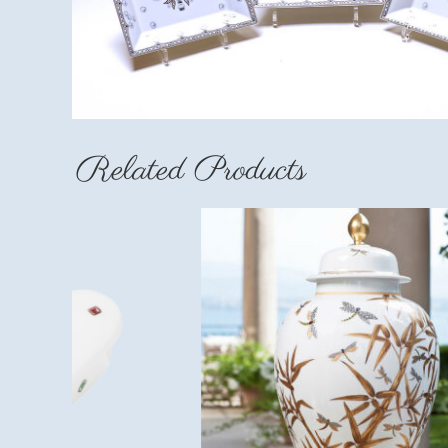
Related Products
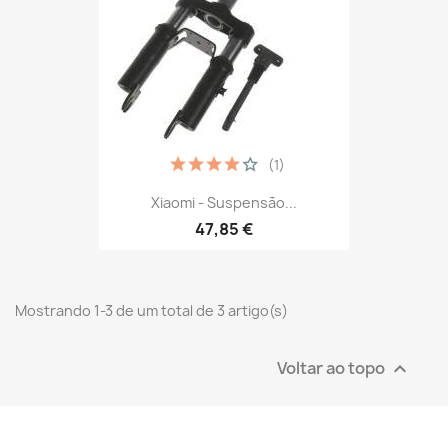
(1)
Xiaomi - Suspensão...
47,85 €
Mostrando 1-3 de um total de 3 artigo(s)
Voltar ao topo

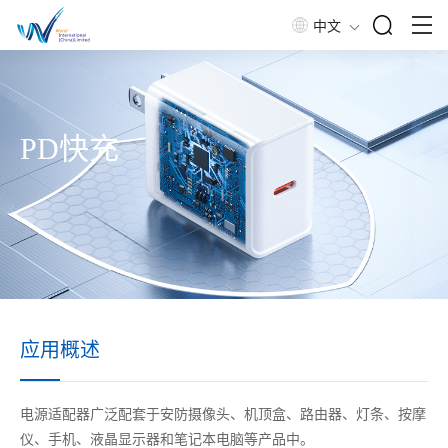
中文
PD快充
应用概述
电源适配器广泛配套于安防摄像头、机顶盒、路由器、灯条、按摩
仪
、
手机、液晶显示器和笔记本电脑等
产品
中。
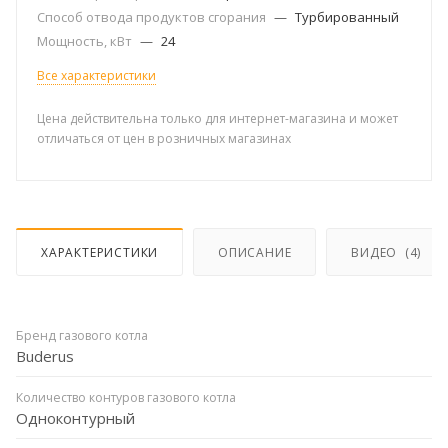
Способ отвода продуктов сгорания
—
Турбированный
Мощность, кВт
—
24
Все характеристики
Цена действительна только для интернет-магазина и может
отличаться от цен в розничных магазинах
ХАРАКТЕРИСТИКИ
ОПИСАНИЕ
ВИДЕО
(4)
Бренд газового котла
Buderus
Количество контуров газового котла
Одноконтурный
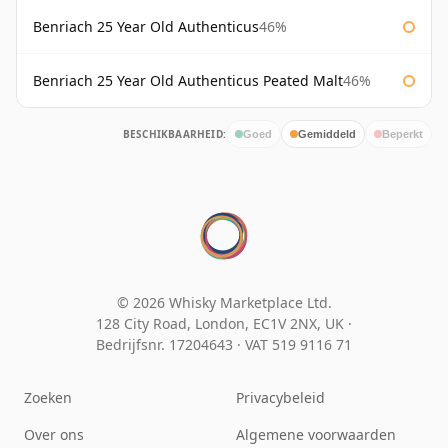
Benriach 25 Year Old Authenticus
46%
Benriach 25 Year Old Authenticus Peated Malt
46%
BESCHIKBAARHEID:
Goed
Gemiddeld
Beperkt
© 2026 Whisky Marketplace Ltd.
128 City Road, London, EC1V 2NX, UK ·
Bedrijfsnr. 17204643
·
VAT 519 9116 71
Zoeken
Privacybeleid
Over ons
Algemene voorwaarden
--- --- ---
Wherever the word "Benriach" turns up in the material, copy the whole line.

**ANSWER TO THIS EXERCISE**
Benriach 25 Year Old Authenticus
Benriach 25 Year Old Authenticus Peated Malt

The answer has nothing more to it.